I shoved the phone into my pocket when Luke knocked at the door. Bob barked loudly enough to rattle the windows, running to the door and preparing to rip the potential intruder’s throat out.
“Bob!” I shouted over the racket he was making. “At ease!”
When my dad gave that command, Bob would shut up practically midbark and politely move aside so that Dad could get the door. With me, the response time was considerably slower, and he stayed parked in front of the door, so I had to shove him out of the way.
“Sit,” I ordered him sternly.
He parked his butt down obediently, looking up at me with wide, innocent eyes. His tail thumped against the floor, and he wasn’t snarling, but his neck hair was still suspiciously fluffy looking.
“It’s just Luke,” I explained, as if I thought Bob would understand me. “You know Luke. The guy who gives you Milk-Bones?”
For whatever reason, Bob had never warmed to Luke, always watching him suspiciously whenever
they were out in the courtyard together. Dad had Luke give Bob treats in an effort to foster good will, a tactic that met with mild success. Bob still didn’t seem to like Luke, but he tolerated him.
I checked through the peephole to make sure it really was Luke before I opened the door. He gave me a lopsided grin and held out his hand, showing me the Milk-Bone in his palm. “I came prepared with a peace offering for the man of the house,” he said.
I gave a little snort of laughter and opened the door wider. Luke might not be Bob’s favorite person, but a little bribery went a long way.
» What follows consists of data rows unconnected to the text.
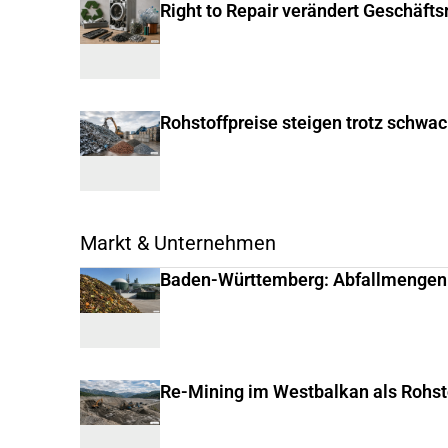
Right to Repair verändert Geschäft
Rohstoffpreise steigen trotz schwa
Markt & Unternehmen
Baden-Württemberg: Abfallmengen
Re-Mining im Westbalkan als Rohst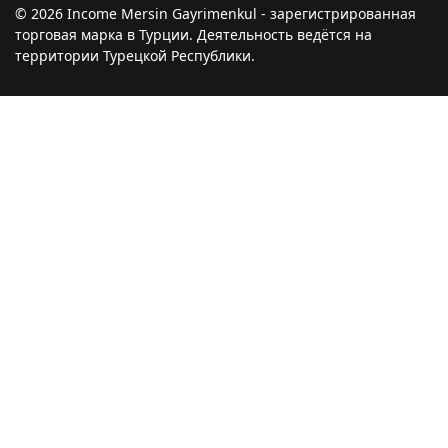
© 2026 Income Mersin Gayrimenkul - зарегистрированная
торговая марка в Турции. Деятельность ведётся на
территории Турецкой Республики.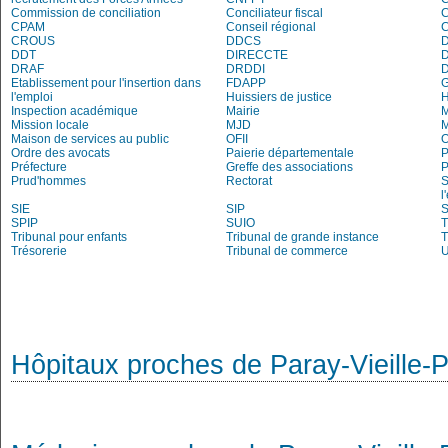
Commission de conciliation
Conciliateur fiscal
C
CPAM
Conseil régional
CROUS
DDCS
DDT
DIRECCTE
DRAF
DRDDI
Etablissement pour l'insertion dans
FDAPP
l'emploi
Huissiers de justice
Inspection académique
Mairie
M
Mission locale
MJD
Maison de services au public
OFII
Ordre des avocats
Paierie départementale
P
Préfecture
Greffe des associations
P
Prud'hommes
Rectorat
S
l
SIE
SIP
S
SPIP
SUIO
T
Tribunal pour enfants
Tribunal de grande instance
T
Trésorerie
Tribunal de commerce
Hôpitaux proches de Paray-Vieille-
Bob’s tail thumped louder on the floor, his ears perking forward, his eyes fixed on the treat in Luke’s outstretched hand. A thin whine rose from his throat, and he leaned forward eagerly, but he waited for me to give him permission before he stood up and swept the Milk-Bone off of Luke’s palm.
“Good boy,” Luke said, giving Bob a quick scratch behind the ear. “We’re best friends now, right?”
Bob licked his chops, and I could almost hear him saying, Sure, we’re friends, as long as you give me another treat in the next five seconds.
Belatedly, I noticed that Luke was carrying an empty grocery bag. Because, duh, he thought we were going to the grocery store.
“I’ll be right back,” I told him, then darted to the kitchen to grab a bag. If Luke saw the railing and saw nothing but a fleur-de-lis, I would just have to go through with the grocery shopping charade and try to act natural.
I gave Bob a pat on the head on my way out, then locked up and tried to keep myself relatively calm. Which was a pretty tough challenge when Luke was around, even when I wasn’t fearing for my own sanity.
“Sorry about Bob,” I said, because I felt the need to say something and it was the only thing that came to mind.
“Don’t be,” Luke said as we started off toward the grocery store. “You don’t want a wuss for a watchdog. He’s just doing his job.”